No exception was specifically made by Congress in 29 U.S.C. § 215(a)(1) for a foreclosing creditor, and this Court refuses to read such an exception into the Act.

Secured creditors such as Citicorp take their security subject to the laws of the land. If such creditors have a security interest in property which was produced in violation of the provisions of the Fair Labor Standards Act, they retain their security interest, however, that interest is subject to the provisions of the Act. The Fair Labor Standards Act was enacted for the benefit and protection of the laborers and for the benefit and protection of employers who comply with the Act. As previously noted, goods produced in violation of the Act would compete unfairly with goods produced by complying employers. The market should not be flooded with goods produced in violation of the Act. In this instance, both the employees and the secured creditor are innocent parties, the culprit being the manufacturer. However, in light of the purposes of the Act, it would be an unjust and harsh result for the creditor to get the benefit of the labor of the employees during the period of time they produced goods and were not paid as provided by the Act; a benefit which the creditor would not have without the employees labor.

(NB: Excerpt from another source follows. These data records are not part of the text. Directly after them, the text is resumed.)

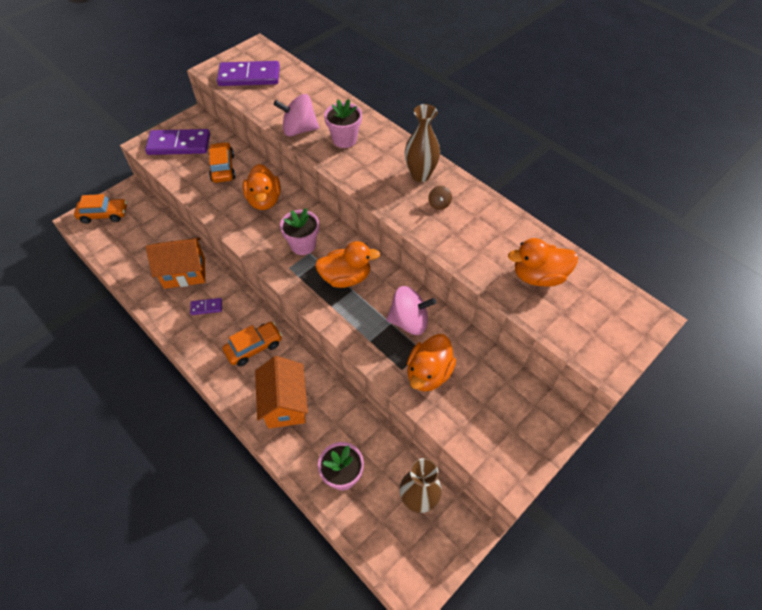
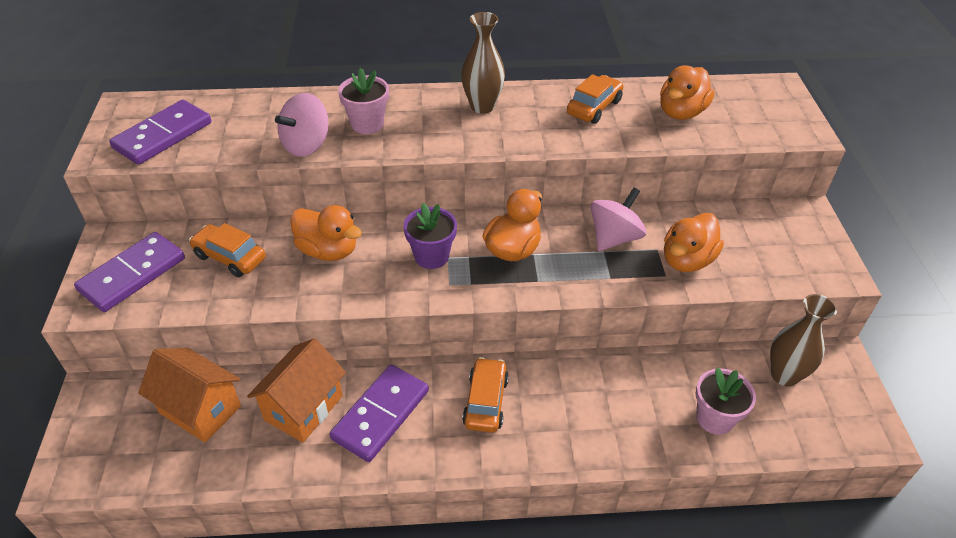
camera: 50 degrees left, 10 degrees down
orange car [74,194,127,224] -> orange car moved to [567,74,624,124]
purple domino [190,298,222,315] -> purple domino [330,365,429,462], size x2.16
orange house [255,356,308,429] -> orange house moved to [138,348,241,443]
pink flower pot [280,208,319,255] -> purple flower pot [403,203,457,269]
orange duck [407,334,456,392] -> orange duck turned 60 degrees clockwise [664,213,724,272]
brown spinning top [428,186,452,210] -> none

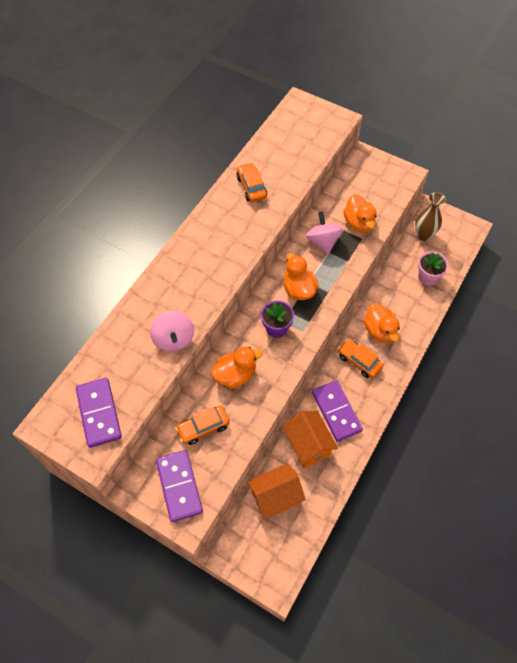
camera: 55 degrees left, 15 degrees up
pink flower pot [338,68,389,134] -> none
brown vase [461,12,505,114] -> none
orange duck [660,65,715,120] -> orange duck moved to [364,303,400,343]

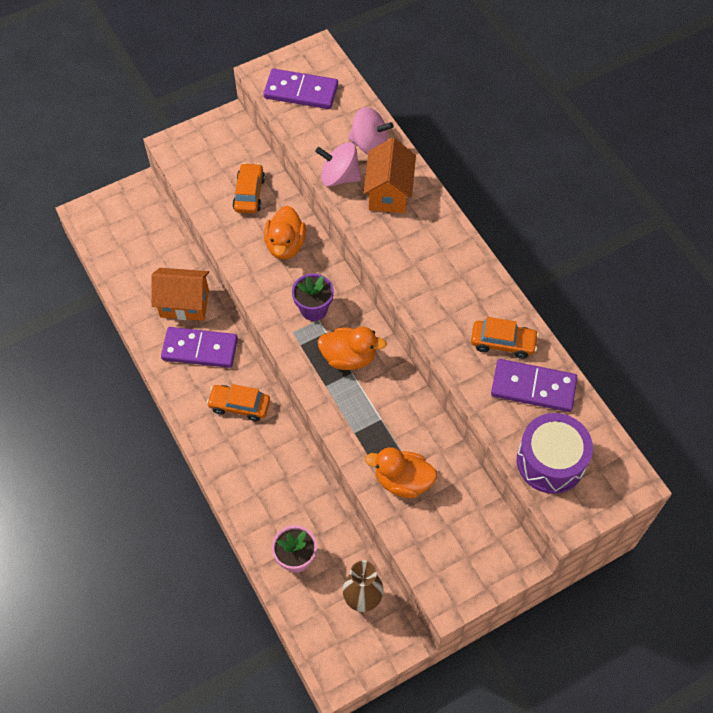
camera: 120 degrees right, 0 degrees up
purple domino [156,450,203,522] -> purple domino moved to [491,359,577,412]
orange house [247,463,306,520] -> orange house moved to [363,138,416,213]
pink spinning top [306,212,343,254] -> pink spinning top moved to [348,107,394,155]
orange car [338,339,383,378] -> orange car turned 150 degrees counterclockwise [207,384,270,421]
orange duck [364,303,400,343] -> none
none -> purple drum [517,413,593,494]

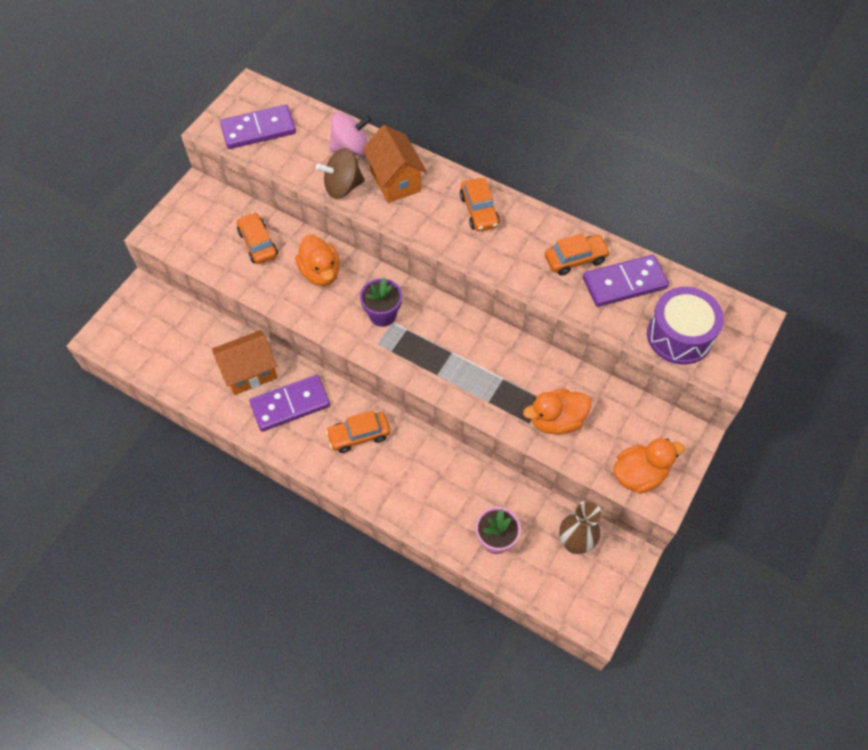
camera: 30 degrees left, 0 degrees up
pink spinning top [315,142,362,187] -> brown spinning top [316,148,365,199]
orange duck [318,327,387,370] -> orange duck moved to [613,438,685,494]
none -> orange car [460,178,500,231]

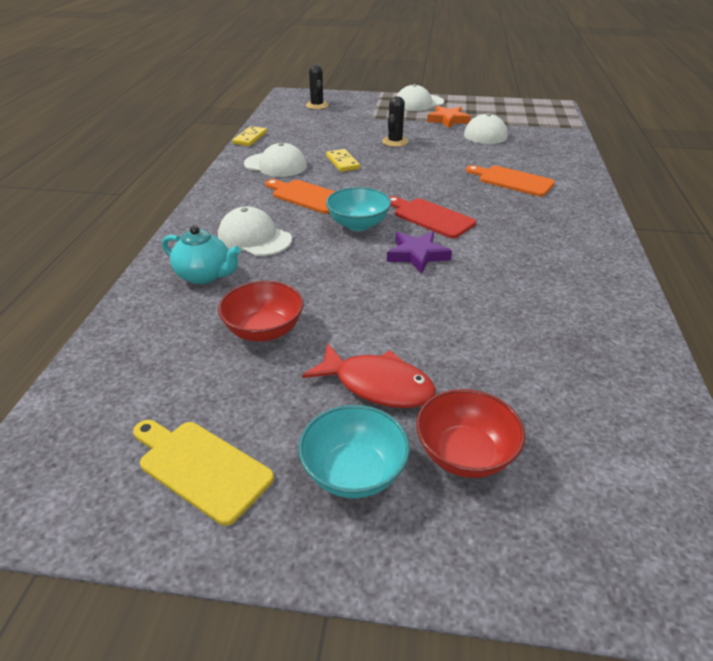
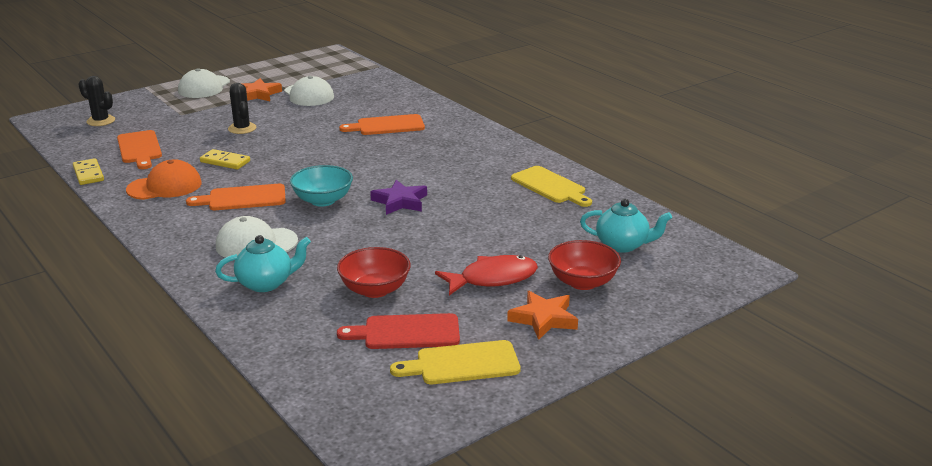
camera: 45 degrees left, 10 degrees down
white cap [244,143,307,177] -> orange cap [126,159,202,200]
turquoise bowl [298,405,410,499] -> orange star [507,291,578,340]
red cutting board [389,196,476,238] -> red cutting board moved to [337,313,460,349]
none -> orange cutting board [117,130,162,169]
none -> yellow cutting board [511,166,592,207]
none -> turquoise teapot [580,199,672,253]

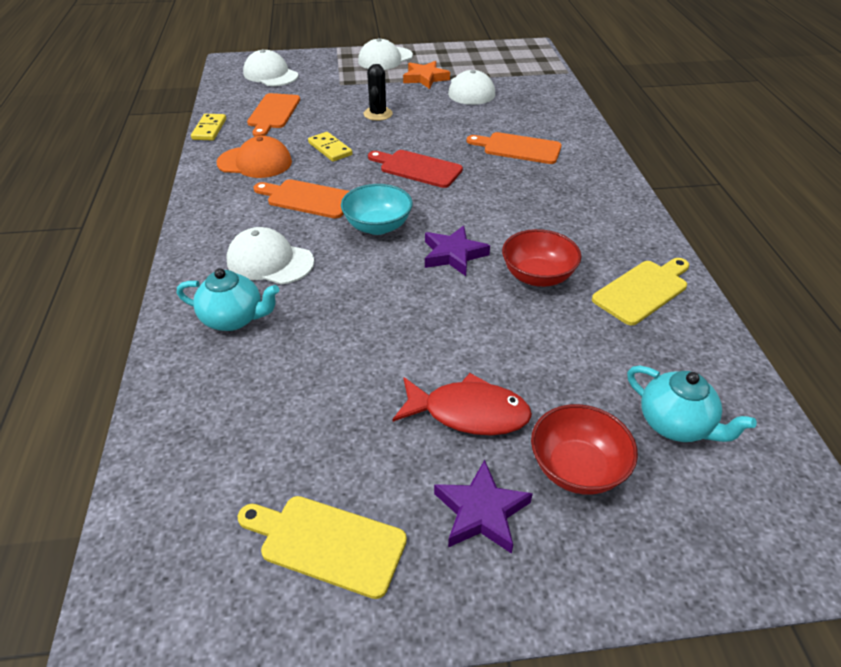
camera: 30 degrees right, 15 degrees up
black cactus [78,76,115,126] -> white cap [243,49,298,86]
red bowl [337,247,411,298] -> red bowl moved to [502,229,581,287]
red cutting board [337,313,460,349] -> red cutting board moved to [368,150,463,188]
orange star [507,291,578,340] -> purple star [434,460,533,554]
yellow cutting board [511,166,592,207] -> yellow cutting board turned 120 degrees counterclockwise [592,258,689,325]

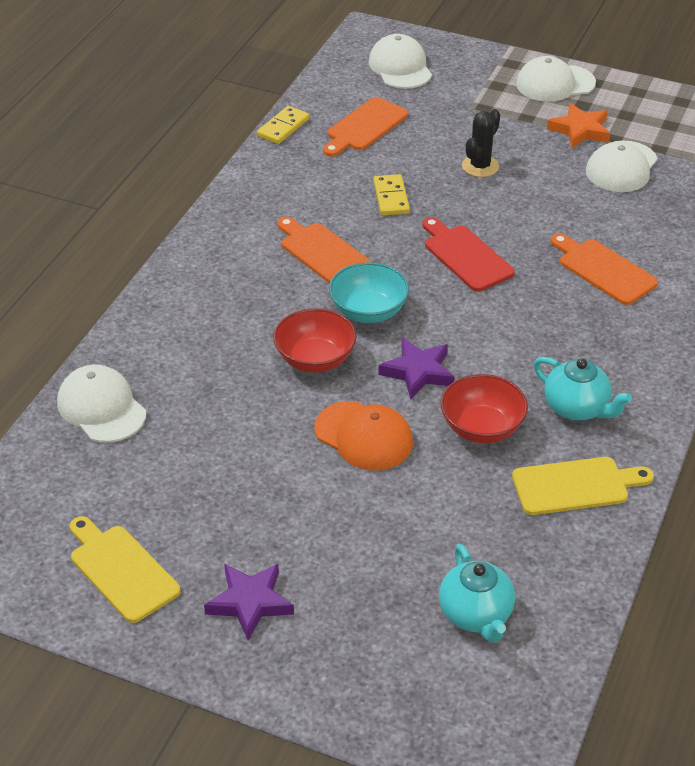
camera: 30 degrees right, 0 degrees up
turquoise teapot [177,268,279,331] -> turquoise teapot moved to [534,357,632,421]
orange cap [216,136,292,178] -> orange cap moved to [315,401,413,470]
white cap [226,227,314,284] -> white cap moved to [57,365,146,443]
red fish [392,373,532,435] -> none
red bowl [531,404,638,494] -> red bowl moved to [273,308,356,373]

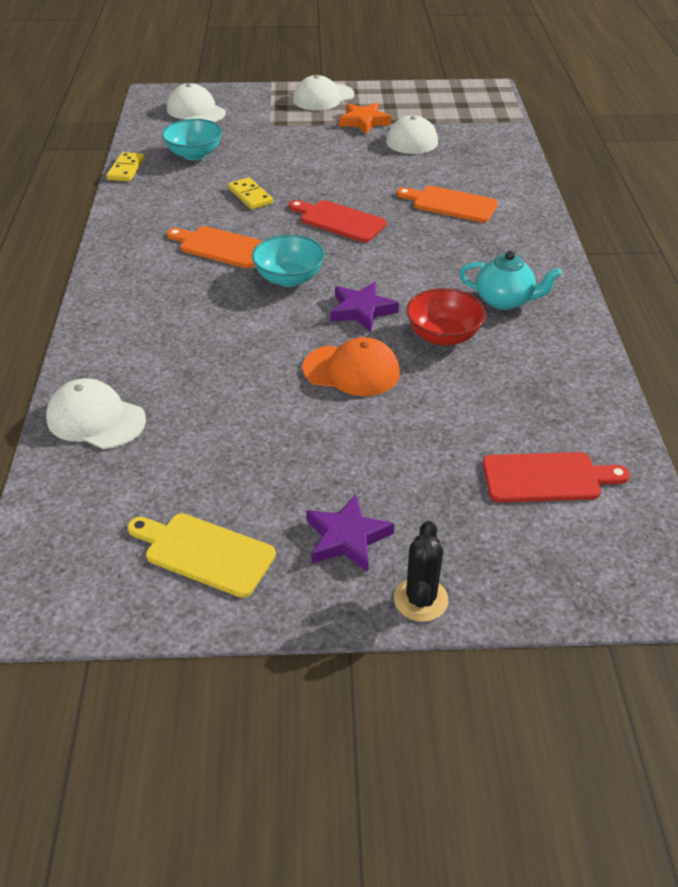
camera: 25 degrees left, 0 degrees up
red bowl [273,308,356,373] -> none
orange cutting board [323,97,408,157] -> turquoise bowl [162,119,223,160]
turquoise teapot [439,544,515,643] -> red cutting board [483,452,630,503]
black cactus [462,109,500,177] -> black cactus moved to [394,521,449,622]
yellow cutting board [512,457,654,515] -> none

Upon consideration of the motion for a preliminary injunction filed herein, the supporting affidavits of Richard Corbin and Bob Woodward, and the stipulation of facts by the parties at the hearing, it appearing to the Court that there is reason to believe that shipments are being or are about to be made, by defendant Citicorp Industrial Credit, Inc., and/or others, of goods which were produced by employees of the defendants Ely Group, Inc., and Rockford Textile Mills, Inc., in violation of the Fair Labor Standards Act of 1938, 29 U.S.C. § 206, as amended, and since the movement of such goods in commerce will result in immediate and irreparable injury or damage to the plaintiff and the public interest, since such movement will make use of the channels and instrumentalities of commerce to perpetuate an unfair method of competition and interfere with the orderly and fair marketing of goods in commerce, it is

ORDERED that plaintiff's motion for a preliminary injunction be and the same hereby is granted, and it is further ORDERED that defendants, their officers, agents, servants, employees, all persons in active concert or participation with them and all other parties who receive actual notice of this order by personal service or otherwise be, and hereby are, enjoined from transferring, releasing, disposing of *218 or attempting to dispose of, liquidating, divesting, removing, allowing the removal of, or attempt to remove from the premises of defendants' establishment in McMinnville, Tennessee, or elsewhere, any goods which were produced during the period of time from February 3, 1985, through February 19, 1985, in violation of 29 U.S.C. § 206, now on said premises or elsewhere and from disposing of or attempting to dispose of such goods.

This order shall remain in effect until final disposition of this case.

NOTES

[1] Jurisdiction to hear this matter is conferred upon the Court by 29 U.S.C. § 217.

[2] The rationale used in the Powell and Factors decisions was adopted by the district court in Dunlop v. Sportsmaster, Inc., 77 Lab.Cas. 33, 293 (E.D.Tenn.1975.)